By G.P. Thomas
Artistic impression of a 2D graphene sheet. Image Credit: photos.com
A research team has demonstrated that model cell membranes can be grown outside of the body on graphene sheets, which could provide invaluable benefits to life science research.
The human body contains trillions of cells, the ‘building blocks of life’, which make up who we are. Each of these cells is enveloped by a membrane which protects the inner workings of the cell, letting beneficial substances in and keeping harmful substances out.
It is therefore incredibly beneficial to study these membranes to aid advances in many diverse areas of life sciences, from drug delivery to bio-catalysis.
However, studying these structures inside the human body can be problematic; so much research has gone into producing these membranes on substrates in the lab for ease of accessibility.
Now a research team from the University of Manchester, led by Dr Aravind Vijayaraghavan, and Dr Michael Hirtz at the Karlsruhe Institute of Technology (KIT), have published results in Nature Communications demonstrating how cell membranes can be ‘written’ directly onto substrates of graphene.
The technique used for this writing is known as Lipid Dip-Pen Nanolithography (L-DPN), which is explained in more detail below by Dr. Hirtz.

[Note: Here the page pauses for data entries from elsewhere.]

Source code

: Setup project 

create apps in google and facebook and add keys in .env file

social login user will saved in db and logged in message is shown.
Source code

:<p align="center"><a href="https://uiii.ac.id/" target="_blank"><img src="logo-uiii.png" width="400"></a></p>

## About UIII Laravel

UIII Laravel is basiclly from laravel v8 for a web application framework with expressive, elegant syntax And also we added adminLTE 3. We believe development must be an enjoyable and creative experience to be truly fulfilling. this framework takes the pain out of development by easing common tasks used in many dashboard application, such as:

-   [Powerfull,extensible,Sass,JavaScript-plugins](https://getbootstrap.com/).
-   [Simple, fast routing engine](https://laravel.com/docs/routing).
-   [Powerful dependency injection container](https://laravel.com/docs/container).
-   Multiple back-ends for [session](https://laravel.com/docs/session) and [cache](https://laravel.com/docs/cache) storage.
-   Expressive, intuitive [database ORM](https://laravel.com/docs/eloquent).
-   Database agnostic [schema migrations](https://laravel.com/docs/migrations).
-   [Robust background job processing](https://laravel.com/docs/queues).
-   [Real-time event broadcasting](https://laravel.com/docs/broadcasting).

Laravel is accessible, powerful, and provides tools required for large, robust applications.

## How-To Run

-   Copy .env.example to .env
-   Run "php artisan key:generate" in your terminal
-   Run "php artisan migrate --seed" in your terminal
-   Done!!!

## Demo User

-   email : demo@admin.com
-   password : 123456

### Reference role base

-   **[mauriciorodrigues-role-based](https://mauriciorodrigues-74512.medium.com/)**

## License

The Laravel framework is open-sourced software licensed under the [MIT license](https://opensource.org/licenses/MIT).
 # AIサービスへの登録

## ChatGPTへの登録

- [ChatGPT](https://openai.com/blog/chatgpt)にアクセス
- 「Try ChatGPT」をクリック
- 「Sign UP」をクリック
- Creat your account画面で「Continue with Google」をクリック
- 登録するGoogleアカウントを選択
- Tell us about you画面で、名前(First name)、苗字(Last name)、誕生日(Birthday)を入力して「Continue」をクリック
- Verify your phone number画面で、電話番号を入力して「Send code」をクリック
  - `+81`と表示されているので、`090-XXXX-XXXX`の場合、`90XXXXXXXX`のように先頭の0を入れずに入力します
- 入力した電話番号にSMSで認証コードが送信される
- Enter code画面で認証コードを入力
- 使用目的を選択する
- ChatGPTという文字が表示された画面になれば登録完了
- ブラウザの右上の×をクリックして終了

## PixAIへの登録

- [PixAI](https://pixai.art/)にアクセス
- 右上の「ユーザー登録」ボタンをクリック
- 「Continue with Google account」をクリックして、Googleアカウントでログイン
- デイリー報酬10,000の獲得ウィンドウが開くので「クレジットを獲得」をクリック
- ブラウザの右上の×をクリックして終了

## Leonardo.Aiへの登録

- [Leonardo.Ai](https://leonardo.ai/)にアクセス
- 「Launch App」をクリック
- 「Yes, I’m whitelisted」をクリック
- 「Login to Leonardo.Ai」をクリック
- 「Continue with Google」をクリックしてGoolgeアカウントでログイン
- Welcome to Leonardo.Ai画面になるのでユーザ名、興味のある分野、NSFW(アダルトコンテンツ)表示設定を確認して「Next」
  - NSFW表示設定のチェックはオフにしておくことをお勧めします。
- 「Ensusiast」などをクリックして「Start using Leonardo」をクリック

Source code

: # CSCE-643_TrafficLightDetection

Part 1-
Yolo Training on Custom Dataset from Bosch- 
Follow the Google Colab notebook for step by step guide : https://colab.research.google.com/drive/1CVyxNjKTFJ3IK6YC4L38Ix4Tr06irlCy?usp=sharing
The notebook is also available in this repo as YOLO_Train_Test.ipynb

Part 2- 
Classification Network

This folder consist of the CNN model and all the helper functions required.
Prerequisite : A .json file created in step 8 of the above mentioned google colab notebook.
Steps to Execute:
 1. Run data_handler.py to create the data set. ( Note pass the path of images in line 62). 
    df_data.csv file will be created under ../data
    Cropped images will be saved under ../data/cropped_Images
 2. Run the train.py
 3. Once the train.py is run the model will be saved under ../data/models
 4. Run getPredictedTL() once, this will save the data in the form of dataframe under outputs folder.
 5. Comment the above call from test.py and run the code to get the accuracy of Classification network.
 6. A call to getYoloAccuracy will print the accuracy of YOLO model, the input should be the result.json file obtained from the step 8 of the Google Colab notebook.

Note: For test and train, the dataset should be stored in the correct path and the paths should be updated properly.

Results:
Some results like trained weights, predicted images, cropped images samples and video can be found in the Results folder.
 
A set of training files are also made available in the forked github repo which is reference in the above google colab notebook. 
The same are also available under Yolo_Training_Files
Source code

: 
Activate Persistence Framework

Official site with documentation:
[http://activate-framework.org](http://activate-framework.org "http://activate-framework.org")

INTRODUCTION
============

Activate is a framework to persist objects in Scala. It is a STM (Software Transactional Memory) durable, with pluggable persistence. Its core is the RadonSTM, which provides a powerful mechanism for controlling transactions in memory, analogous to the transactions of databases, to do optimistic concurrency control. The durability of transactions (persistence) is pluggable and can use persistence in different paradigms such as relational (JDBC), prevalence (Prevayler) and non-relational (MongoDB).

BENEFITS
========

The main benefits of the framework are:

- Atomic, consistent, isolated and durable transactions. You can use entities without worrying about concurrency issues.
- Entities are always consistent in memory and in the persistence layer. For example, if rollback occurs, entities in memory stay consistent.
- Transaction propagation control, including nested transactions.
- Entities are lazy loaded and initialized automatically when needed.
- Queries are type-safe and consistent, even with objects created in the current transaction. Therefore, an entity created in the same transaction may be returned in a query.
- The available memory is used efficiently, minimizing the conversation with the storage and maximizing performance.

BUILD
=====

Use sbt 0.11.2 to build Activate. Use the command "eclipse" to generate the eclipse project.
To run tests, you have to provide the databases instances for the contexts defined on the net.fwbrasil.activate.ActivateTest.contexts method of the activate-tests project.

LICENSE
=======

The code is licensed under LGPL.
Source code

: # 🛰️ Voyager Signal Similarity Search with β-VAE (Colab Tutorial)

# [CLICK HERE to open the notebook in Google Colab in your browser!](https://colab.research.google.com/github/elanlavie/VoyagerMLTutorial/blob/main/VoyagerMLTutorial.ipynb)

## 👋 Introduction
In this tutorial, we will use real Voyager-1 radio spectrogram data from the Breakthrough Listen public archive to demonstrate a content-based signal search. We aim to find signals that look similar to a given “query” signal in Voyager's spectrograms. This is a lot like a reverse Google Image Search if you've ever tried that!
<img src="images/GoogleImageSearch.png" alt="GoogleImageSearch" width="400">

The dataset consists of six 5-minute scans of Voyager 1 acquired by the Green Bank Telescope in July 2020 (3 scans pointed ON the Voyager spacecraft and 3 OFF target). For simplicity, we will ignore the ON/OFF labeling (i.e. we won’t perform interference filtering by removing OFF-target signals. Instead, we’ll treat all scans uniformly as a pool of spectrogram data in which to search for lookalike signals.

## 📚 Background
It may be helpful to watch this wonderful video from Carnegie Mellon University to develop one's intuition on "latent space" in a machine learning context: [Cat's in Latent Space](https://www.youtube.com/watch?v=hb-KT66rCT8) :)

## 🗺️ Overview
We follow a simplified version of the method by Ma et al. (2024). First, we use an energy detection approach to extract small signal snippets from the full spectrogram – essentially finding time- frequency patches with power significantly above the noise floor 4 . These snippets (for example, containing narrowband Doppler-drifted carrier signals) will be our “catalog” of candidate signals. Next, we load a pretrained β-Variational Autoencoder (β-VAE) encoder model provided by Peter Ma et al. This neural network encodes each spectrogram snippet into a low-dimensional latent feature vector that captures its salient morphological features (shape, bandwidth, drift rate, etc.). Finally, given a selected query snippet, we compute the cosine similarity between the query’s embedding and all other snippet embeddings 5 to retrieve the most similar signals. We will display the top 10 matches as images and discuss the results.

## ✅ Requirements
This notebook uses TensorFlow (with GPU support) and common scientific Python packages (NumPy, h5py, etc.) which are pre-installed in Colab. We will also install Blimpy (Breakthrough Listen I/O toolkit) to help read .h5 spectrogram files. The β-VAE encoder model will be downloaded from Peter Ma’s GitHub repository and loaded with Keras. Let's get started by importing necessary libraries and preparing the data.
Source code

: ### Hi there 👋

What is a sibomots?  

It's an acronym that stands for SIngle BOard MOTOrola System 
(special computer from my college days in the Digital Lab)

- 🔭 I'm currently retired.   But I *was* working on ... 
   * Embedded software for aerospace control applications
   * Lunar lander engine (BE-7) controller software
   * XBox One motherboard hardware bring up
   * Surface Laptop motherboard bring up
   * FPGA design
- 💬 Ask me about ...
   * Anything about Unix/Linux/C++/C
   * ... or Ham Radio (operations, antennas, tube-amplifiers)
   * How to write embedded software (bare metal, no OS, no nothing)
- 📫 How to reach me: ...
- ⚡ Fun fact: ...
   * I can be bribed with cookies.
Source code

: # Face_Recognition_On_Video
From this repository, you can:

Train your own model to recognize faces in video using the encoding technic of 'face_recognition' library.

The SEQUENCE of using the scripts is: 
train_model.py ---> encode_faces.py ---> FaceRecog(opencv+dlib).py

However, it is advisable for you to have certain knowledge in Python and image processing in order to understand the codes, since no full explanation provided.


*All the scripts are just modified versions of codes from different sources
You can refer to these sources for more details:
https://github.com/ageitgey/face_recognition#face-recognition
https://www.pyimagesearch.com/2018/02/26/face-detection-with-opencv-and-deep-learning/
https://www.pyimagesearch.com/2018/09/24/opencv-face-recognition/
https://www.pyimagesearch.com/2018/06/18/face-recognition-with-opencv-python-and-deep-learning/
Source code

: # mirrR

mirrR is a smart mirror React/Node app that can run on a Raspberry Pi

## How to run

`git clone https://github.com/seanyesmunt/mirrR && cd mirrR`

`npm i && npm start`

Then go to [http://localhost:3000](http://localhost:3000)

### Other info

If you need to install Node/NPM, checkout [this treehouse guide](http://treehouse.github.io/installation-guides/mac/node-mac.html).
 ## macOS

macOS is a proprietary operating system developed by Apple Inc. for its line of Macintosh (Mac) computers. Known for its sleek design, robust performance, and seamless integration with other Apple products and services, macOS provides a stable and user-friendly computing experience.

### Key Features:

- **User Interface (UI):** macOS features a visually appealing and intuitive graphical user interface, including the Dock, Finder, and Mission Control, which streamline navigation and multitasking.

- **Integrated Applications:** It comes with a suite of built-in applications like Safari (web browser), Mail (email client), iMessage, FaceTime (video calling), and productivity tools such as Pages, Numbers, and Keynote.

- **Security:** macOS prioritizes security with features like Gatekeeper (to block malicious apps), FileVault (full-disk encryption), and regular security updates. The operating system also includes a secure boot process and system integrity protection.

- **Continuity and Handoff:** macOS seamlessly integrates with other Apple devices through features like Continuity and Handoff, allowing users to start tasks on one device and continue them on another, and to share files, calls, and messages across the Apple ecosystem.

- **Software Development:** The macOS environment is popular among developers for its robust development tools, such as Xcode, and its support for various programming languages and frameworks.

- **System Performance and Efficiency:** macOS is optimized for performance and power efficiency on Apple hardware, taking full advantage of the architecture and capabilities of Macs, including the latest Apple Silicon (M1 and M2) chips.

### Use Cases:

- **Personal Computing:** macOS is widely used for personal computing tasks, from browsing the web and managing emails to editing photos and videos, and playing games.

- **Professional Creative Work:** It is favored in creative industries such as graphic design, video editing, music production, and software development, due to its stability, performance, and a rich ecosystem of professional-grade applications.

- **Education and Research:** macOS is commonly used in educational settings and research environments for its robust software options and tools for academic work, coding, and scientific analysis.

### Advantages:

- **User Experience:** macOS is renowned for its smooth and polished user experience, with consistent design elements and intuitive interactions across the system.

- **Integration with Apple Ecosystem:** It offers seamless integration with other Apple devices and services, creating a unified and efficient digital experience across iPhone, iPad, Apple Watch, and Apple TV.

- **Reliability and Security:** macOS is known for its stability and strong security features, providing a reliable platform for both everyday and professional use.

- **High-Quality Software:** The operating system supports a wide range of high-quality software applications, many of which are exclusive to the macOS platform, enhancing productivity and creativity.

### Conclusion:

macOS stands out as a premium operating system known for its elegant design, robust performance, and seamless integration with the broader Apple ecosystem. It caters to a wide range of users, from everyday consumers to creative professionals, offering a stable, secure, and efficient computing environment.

"The technique utilizes a very sharp tip with an apex in the range of several nanometers as a means to write lipid membranes onto surfaces in a way similar to what a quill pen does with ink on paper.
The small size of the tip and the precision machine controlling it allows of course for much smaller patterns, smaller than cells, and even right down to the nanoscale. By employing arrays of these tips multiple different mixtures of lipids can be written in parallel, allowing for sub-cellular sized patterns with diverse chemical composition."
Using graphene as the surface holds many advantages over other materials currently used, which makes them perfect for developing bio-sensors. Dr Vijayaraghavan explains:
"Firstly, the lipids spread uniformly on graphene to form high-quality membranes. Graphene has unique electronic properties; it is a semi-metal with tuneable conductivity.
"When the lipids contain binding sites such as the enzyme called biotin, we show that it actively binds with a protein called streptavidin. Also, when we use charged lipids, there is charge transfer from the lipids into graphene which changes the doping level in graphene. All of these together can be exploited to produce new types of graphene/lipids based bio-sensors."
The news comes as Professors Sir Andre Geim and Sir Konstantin Novoselov, who jointly won the 2010 Nobel Prize in Physics for work on graphene, were recently offered the freedom of the city of Manchester, due to their contribution to science.